Soon Sun wasn't alone, as Rackable, Verari and Dell developed containers, and Microsoft announced it would fill a data center with them. Pretty soon 2008 began to shape up as a breakthrough year for containers. But what about IBM?
"We've spent the last two years looking at the container market and determining when we wanted to enter," said Jody Cefola, Marketing Manager for IBM's Site and Facilities Services. "We see two major uses: temporary data center capacity, and deploying compute capacity in remote locations."
The first sign of IBM's entry into the container market came on April 23, when Big Blue introduced iDataPlex, a water-cooled system offering high density in a smaller footprint. The iDataPlex half-depth servers come in racks pre-populated with servers for rapid deployment, but were also offered in a 40-foot shipping container.

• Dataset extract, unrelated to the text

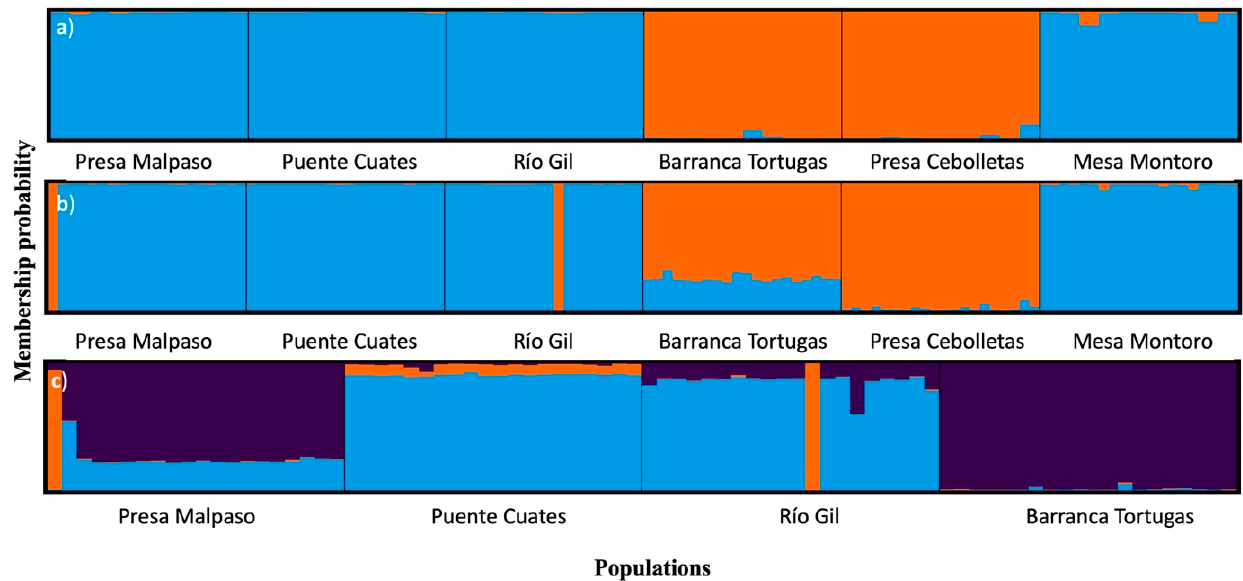
Figure 6. Genetic relationships among the populations of Pachyphytum caesium estimated using the STRUCTURE program based on ISSR data: ( a ) without simulation (120 individuals, see Figure 1); ( b ) with simulation of the extraction of individuals (60 individuals); and ( c ) the local extinction of two populations. The model with K = 2 and K = 3 showed the highest Δ K value.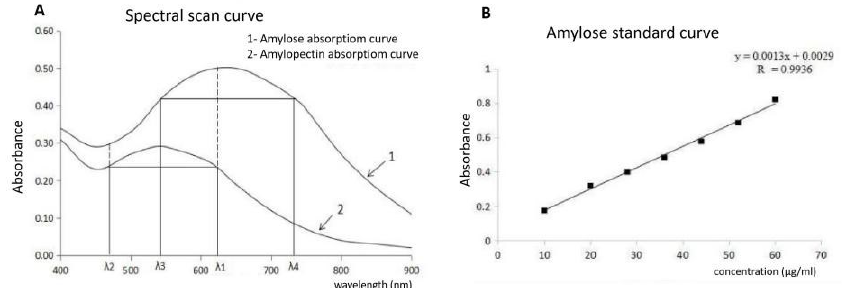
Figure 10. Drawing the standard curve of amylose. ( A ): Preparation analysis of amylose and amylopectin ( B ): Standard curve of amylose.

On June 11 IBM unveiled its "data center family" of modular systems, including the Portable Modular Data Center (PMDC), a container product that can ship with compute capacity only, or as a self-contained data center with complete physical infrastructure including UPS, cooling systems, batteries, fire suppression and remote monitoring. IBM says the PMDCs, which will be available in late August, can be deployed anywhere in the world in 12 to 14 weeks.
Cefola said some of those customer deployments will bring data center capacity to remote locations such as mining or drilling installations. One of the early customers of the Sun MD (Blackbox) has used the data center container to support customer billing in remote parts of Russia.
But the larger market will be for enterprise customers that have run out of data center space - or power and cooling - and need additional capacity in a hurry. Cefola noted projections that 80 percent of data center operators will need to expand their facilities in the next two years.
"Nine out of 10 of our clients say they can't build a data center fast enough," said Cefola. "We see that it's a tremendous opportunity."